> Provided data:
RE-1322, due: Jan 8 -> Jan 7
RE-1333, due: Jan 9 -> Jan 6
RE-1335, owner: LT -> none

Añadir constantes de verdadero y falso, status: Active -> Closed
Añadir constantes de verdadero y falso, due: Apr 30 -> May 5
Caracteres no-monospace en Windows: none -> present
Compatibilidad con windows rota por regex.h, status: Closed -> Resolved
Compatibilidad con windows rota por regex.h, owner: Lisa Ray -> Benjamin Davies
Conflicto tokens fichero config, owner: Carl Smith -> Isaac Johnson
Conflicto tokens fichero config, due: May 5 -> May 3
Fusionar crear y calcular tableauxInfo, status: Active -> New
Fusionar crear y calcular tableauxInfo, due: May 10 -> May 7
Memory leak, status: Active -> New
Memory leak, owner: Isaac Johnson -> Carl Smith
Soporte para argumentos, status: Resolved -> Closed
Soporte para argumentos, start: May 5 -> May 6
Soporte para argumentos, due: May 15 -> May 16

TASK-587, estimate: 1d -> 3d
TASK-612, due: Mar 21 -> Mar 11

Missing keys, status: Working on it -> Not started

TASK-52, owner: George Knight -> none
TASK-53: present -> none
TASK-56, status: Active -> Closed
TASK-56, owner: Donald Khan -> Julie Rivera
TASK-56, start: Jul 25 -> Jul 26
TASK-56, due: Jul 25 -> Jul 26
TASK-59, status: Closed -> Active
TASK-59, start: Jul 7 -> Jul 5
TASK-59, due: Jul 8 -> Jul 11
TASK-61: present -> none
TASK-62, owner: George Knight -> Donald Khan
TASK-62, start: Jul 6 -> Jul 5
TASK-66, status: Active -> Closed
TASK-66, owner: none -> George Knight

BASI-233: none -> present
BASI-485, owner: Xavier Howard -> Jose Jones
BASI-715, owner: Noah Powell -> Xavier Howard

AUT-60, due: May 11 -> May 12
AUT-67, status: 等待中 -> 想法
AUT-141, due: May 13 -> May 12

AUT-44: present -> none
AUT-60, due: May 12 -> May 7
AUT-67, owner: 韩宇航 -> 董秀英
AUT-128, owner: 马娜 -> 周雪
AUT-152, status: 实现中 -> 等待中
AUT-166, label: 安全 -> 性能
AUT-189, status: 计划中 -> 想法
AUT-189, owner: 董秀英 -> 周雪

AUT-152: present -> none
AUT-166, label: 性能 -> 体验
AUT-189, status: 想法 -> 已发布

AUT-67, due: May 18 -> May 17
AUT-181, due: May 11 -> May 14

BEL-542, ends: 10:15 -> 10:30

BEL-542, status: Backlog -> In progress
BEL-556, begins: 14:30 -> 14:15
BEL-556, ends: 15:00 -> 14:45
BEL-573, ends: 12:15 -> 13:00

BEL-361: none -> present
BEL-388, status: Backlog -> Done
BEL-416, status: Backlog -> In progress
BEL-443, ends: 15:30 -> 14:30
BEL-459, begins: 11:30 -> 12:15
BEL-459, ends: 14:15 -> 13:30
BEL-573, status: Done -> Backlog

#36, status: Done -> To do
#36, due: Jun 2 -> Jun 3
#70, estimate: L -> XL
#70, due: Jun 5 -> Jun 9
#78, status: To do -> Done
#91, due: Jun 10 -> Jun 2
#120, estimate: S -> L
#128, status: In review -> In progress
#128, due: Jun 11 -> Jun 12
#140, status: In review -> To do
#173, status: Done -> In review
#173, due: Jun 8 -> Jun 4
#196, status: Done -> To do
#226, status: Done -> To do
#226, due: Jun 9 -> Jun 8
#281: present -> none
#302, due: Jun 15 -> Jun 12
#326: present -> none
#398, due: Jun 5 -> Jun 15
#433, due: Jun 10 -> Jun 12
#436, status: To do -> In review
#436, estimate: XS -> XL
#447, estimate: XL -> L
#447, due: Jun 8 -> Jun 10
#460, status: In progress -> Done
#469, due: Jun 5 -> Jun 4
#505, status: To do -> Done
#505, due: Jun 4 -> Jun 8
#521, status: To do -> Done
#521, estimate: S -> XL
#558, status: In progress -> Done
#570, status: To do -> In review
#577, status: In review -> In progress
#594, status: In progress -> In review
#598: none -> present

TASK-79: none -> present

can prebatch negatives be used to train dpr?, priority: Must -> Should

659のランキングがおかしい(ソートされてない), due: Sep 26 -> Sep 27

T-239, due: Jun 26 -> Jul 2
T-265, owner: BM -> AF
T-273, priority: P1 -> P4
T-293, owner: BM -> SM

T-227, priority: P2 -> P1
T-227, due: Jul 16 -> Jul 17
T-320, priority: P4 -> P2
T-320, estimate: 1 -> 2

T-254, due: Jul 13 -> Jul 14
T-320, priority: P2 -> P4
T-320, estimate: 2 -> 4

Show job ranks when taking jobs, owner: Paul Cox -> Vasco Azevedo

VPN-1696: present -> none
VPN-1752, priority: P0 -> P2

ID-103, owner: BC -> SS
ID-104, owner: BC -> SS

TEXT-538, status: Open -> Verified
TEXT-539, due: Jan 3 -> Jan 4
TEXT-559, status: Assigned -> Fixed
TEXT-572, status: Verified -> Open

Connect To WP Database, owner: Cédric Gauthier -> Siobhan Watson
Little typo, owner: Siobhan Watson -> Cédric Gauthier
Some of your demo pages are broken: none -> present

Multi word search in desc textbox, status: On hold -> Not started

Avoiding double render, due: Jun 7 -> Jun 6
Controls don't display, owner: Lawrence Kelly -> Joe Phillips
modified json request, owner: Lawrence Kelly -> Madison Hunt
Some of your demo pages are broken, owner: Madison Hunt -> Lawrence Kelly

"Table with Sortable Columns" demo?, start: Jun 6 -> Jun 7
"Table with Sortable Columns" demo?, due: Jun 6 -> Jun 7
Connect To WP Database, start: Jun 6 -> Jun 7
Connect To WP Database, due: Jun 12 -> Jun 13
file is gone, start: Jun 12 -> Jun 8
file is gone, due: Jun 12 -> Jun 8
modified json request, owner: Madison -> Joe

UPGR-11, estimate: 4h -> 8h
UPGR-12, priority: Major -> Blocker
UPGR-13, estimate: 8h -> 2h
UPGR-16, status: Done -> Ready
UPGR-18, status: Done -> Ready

> Your assignment: Please copy, exactly as written, every line in the listing above from the line with "#436, status: To do -> In review" up to and including the line with "modified json request, owner: Lawrence".

> Exercise answer:
#436, status: To do -> In review
#436, estimate: XS -> XL
#447, estimate: XL -> L
#447, due: Jun 8 -> Jun 10
#460, status: In progress -> Done
#469, due: Jun 5 -> Jun 4
#505, status: To do -> Done
#505, due: Jun 4 -> Jun 8
#521, status: To do -> Done
#521, estimate: S -> XL
#558, status: In progress -> Done
#570, status: To do -> In review
#577, status: In review -> In progress
#594, status: In progress -> In review
#598: none -> present

TASK-79: none -> present

can prebatch negatives be used to train dpr?, priority: Must -> Should

659のランキングがおかしい(ソートされてない), due: Sep 26 -> Sep 27

T-239, due: Jun 26 -> Jul 2
T-265, owner: BM -> AF
T-273, priority: P1 -> P4
T-293, owner: BM -> SM

T-227, priority: P2 -> P1
T-227, due: Jul 16 -> Jul 17
T-320, priority: P4 -> P2
T-320, estimate: 1 -> 2

T-254, due: Jul 13 -> Jul 14
T-320, priority: P2 -> P4
T-320, estimate: 2 -> 4

Show job ranks when taking jobs, owner: Paul Cox -> Vasco Azevedo

VPN-1696: present -> none
VPN-1752, priority: P0 -> P2

ID-103, owner: BC -> SS
ID-104, owner: BC -> SS

TEXT-538, status: Open -> Verified
TEXT-539, due: Jan 3 -> Jan 4
TEXT-559, status: Assigned -> Fixed
TEXT-572, status: Verified -> Open

Connect To WP Database, owner: Cédric Gauthier -> Siobhan Watson
Little typo, owner: Siobhan Watson -> Cédric Gauthier
Some of your demo pages are broken: none -> present

Multi word search in desc textbox, status: On hold -> Not started

Avoiding double render, due: Jun 7 -> Jun 6
Controls don't display, owner: Lawrence Kelly -> Joe Phillips
modified json request, owner: Lawrence Kelly -> Madison Hunt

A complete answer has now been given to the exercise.